This is a a tool that extract ESCO skills from texts such as job descriptions or CVs. It uses a transformer and compares its embedding using cosine similarity.
pip install esco-skill-extractor
from esco_skill_extractor import SkillExtractor
# `device` kwarg is optional and defaults to 'cpu', `cuda` or others can be used.
# `threshold` kwarg is optional and defaults to 0.4, it's the cosine similarity threshold.

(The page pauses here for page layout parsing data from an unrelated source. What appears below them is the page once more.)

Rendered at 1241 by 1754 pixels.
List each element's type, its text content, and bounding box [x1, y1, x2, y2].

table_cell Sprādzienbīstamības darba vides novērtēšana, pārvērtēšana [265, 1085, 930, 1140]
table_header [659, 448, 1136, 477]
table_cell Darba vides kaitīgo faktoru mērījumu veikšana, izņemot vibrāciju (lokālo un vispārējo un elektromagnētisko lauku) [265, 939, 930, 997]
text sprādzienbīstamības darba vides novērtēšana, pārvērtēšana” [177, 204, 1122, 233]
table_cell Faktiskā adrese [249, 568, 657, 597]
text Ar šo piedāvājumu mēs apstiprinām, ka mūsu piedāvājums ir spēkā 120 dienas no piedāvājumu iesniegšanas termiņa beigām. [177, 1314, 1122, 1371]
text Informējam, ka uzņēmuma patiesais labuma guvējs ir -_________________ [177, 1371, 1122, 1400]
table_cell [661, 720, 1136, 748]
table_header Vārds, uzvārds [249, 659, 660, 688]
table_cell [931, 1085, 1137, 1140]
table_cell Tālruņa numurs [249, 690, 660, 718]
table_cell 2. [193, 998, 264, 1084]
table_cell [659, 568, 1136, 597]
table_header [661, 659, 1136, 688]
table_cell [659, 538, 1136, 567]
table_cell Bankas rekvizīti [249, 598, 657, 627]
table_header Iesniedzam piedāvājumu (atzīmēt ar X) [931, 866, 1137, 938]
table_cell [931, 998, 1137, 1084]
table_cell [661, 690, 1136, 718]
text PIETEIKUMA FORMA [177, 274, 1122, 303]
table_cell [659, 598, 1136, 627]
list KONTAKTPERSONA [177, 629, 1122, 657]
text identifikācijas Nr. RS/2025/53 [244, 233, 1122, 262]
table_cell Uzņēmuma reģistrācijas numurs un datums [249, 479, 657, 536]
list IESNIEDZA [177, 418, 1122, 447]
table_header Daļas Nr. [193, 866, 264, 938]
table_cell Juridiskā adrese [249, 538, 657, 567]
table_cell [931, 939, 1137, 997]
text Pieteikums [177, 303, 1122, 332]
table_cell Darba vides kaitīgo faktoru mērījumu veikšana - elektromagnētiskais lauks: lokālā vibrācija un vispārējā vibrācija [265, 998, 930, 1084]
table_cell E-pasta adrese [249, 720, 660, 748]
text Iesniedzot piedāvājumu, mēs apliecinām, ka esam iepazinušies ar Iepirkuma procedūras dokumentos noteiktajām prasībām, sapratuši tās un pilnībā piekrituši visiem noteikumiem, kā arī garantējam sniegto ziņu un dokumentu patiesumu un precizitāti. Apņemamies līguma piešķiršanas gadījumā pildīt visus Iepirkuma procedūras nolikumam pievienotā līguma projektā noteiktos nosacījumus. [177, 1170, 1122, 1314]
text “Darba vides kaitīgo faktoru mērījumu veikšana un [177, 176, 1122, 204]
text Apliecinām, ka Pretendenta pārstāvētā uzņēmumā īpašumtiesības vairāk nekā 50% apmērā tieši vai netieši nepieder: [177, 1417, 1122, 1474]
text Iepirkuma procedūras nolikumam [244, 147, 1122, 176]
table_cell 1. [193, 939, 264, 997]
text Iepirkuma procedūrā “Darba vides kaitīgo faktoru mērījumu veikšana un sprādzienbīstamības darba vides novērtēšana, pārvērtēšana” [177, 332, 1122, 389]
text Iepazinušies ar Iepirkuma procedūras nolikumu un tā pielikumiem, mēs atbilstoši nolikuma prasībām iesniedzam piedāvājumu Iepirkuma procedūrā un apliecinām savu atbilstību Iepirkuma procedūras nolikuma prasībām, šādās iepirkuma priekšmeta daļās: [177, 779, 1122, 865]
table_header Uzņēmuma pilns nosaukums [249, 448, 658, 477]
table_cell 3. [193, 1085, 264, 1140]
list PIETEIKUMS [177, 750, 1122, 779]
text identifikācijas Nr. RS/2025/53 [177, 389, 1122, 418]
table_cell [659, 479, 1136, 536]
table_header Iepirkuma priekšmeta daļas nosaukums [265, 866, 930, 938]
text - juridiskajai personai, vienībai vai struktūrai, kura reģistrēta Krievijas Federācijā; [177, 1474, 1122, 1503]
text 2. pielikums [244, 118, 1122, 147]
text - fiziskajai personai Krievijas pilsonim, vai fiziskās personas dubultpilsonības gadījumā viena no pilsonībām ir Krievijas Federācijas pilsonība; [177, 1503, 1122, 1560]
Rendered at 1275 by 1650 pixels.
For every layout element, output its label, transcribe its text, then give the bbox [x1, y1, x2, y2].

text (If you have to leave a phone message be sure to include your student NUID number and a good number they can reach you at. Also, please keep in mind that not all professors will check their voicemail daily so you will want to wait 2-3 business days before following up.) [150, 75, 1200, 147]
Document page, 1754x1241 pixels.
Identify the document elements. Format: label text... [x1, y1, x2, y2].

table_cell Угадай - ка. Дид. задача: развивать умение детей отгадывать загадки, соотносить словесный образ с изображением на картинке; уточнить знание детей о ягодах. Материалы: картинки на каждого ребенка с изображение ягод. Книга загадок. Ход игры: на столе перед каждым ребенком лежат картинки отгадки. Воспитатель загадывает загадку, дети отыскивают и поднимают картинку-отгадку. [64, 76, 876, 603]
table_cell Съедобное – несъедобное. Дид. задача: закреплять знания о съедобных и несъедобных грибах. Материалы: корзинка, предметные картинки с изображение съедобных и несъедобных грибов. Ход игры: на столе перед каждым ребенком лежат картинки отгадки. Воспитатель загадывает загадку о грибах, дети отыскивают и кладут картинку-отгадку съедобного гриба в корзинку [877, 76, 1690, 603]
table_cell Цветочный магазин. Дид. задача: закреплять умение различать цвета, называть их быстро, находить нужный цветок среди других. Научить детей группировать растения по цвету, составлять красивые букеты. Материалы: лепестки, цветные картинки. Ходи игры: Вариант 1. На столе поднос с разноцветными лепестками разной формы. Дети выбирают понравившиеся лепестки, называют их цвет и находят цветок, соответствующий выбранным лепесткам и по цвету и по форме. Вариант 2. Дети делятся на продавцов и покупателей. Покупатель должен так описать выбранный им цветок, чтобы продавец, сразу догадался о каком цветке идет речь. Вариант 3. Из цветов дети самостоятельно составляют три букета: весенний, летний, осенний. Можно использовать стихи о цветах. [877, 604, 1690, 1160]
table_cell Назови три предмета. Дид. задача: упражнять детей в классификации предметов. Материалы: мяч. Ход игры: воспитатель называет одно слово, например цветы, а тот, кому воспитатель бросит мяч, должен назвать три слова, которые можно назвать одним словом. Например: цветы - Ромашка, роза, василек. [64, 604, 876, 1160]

skill_extractor = SkillExtractor()
ads = [
"We are looking for a software engineer with experience in Java and Python.",
"We are looking for a devops engineer. Containerization tools such as Docker is a must. AWS is a plus."
# ...
]
print(skill_extractor.get_skills(ads))
# Output:
# [
# [
# "http://data.europa.eu/esco/skill/ccd0a1d9-afda-43d9-b901-96344886e14d"
# ],
# [
# "http://data.europa.eu/esco/skill/f0de4973-0a70-4644-8fd4-3a97080476f4",
# "http://data.europa.eu/esco/skill/ae4f0cc6-e0b9-47f5-bdca-2fc2e6316dce",
# ],
# ]
# ]
- It creates embeddings from esco skills found in the official ESCO website.
- It creates embeddings from the input text (one for each sentence).
- It compares the embeddings of the text with the embeddings of the ESCO skills using cosine similarity.
- It returns the most similar esco skill per sentence if its similarity passes a predefined threshold.